§ **EXERCISE REQUIREMENTS**:
Copy the lines below word for word, but leave out the pictures.

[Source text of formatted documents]

--

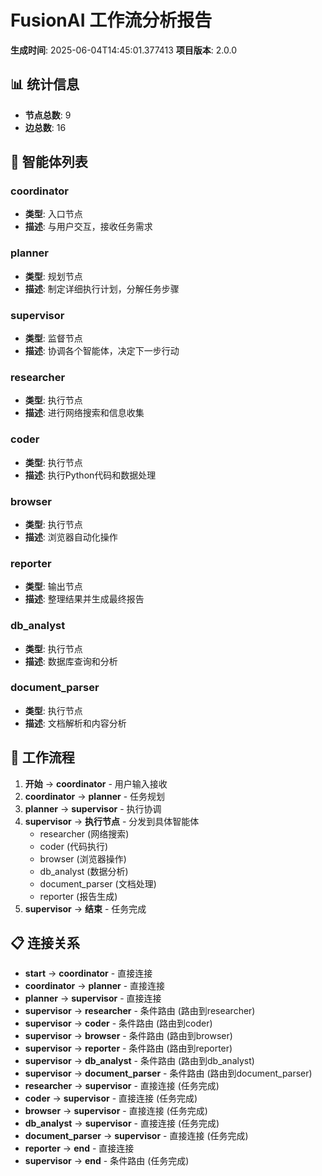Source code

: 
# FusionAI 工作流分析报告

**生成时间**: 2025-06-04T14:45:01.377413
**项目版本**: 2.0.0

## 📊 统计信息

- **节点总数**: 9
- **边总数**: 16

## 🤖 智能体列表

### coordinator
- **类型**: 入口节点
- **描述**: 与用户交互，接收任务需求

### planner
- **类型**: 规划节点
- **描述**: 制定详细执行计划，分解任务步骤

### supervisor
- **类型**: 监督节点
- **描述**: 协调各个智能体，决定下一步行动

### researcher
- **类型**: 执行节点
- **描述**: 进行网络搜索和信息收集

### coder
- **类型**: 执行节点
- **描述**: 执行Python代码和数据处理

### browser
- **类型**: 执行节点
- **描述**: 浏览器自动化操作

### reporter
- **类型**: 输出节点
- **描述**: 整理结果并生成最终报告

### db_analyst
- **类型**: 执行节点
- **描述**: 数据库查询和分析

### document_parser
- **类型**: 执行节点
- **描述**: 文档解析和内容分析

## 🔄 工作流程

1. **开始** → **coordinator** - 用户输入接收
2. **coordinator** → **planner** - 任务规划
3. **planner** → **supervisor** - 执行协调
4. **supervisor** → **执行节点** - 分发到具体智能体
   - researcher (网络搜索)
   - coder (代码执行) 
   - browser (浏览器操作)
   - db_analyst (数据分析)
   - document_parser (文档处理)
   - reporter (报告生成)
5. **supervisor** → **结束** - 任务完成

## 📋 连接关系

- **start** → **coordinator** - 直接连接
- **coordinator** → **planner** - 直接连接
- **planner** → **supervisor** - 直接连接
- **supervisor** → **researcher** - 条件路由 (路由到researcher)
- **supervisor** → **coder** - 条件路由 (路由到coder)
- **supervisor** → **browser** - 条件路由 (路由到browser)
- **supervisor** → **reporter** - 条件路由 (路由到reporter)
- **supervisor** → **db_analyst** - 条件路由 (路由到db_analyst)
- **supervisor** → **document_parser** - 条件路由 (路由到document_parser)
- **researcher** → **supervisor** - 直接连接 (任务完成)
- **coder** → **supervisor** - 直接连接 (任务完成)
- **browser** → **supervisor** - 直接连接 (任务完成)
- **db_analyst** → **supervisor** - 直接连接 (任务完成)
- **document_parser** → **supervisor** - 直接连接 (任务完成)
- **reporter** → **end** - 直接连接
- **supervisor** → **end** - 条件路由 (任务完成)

--

§ **SOLUTION TO THIS PROBLEM**:
Source code

: 
# FusionAI 工作流分析报告

**生成时间**: 2025-06-04T14:45:01.377413
**项目版本**: 2.0.0

## 📊 统计信息

- **节点总数**: 9
- **边总数**: 16

## 🤖 智能体列表

### coordinator
- **类型**: 入口节点
- **描述**: 与用户交互，接收任务需求

### planner
- **类型**: 规划节点
- **描述**: 制定详细执行计划，分解任务步骤

### supervisor
- **类型**: 监督节点
- **描述**: 协调各个智能体，决定下一步行动

### researcher
- **类型**: 执行节点
- **描述**: 进行网络搜索和信息收集

### coder
- **类型**: 执行节点
- **描述**: 执行Python代码和数据处理

### browser
- **类型**: 执行节点
- **描述**: 浏览器自动化操作

### reporter
- **类型**: 输出节点
- **描述**: 整理结果并生成最终报告

### db_analyst
- **类型**: 执行节点
- **描述**: 数据库查询和分析

### document_parser
- **类型**: 执行节点
- **描述**: 文档解析和内容分析

## 🔄 工作流程

1. **开始** → **coordinator** - 用户输入接收
2. **coordinator** → **planner** - 任务规划
3. **planner** → **supervisor** - 执行协调
4. **supervisor** → **执行节点** - 分发到具体智能体
   - researcher (网络搜索)
   - coder (代码执行) 
   - browser (浏览器操作)
   - db_analyst (数据分析)
   - document_parser (文档处理)
   - reporter (报告生成)
5. **supervisor** → **结束** - 任务完成

## 📋 连接关系

- **start** → **coordinator** - 直接连接
- **coordinator** → **planner** - 直接连接
- **planner** → **supervisor** - 直接连接
- **supervisor** → **researcher** - 条件路由 (路由到researcher)
- **supervisor** → **coder** - 条件路由 (路由到coder)
- **supervisor** → **browser** - 条件路由 (路由到browser)
- **supervisor** → **reporter** - 条件路由 (路由到reporter)
- **supervisor** → **db_analyst** - 条件路由 (路由到db_analyst)
- **supervisor** → **document_parser** - 条件路由 (路由到document_parser)
- **researcher** → **supervisor** - 直接连接 (任务完成)
- **coder** → **supervisor** - 直接连接 (任务完成)
- **browser** → **supervisor** - 直接连接 (任务完成)
- **db_analyst** → **supervisor** - 直接连接 (任务完成)
- **document_parser** → **supervisor** - 直接连接 (任务完成)
- **reporter** → **end** - 直接连接
- **supervisor** → **end** - 条件路由 (任务完成)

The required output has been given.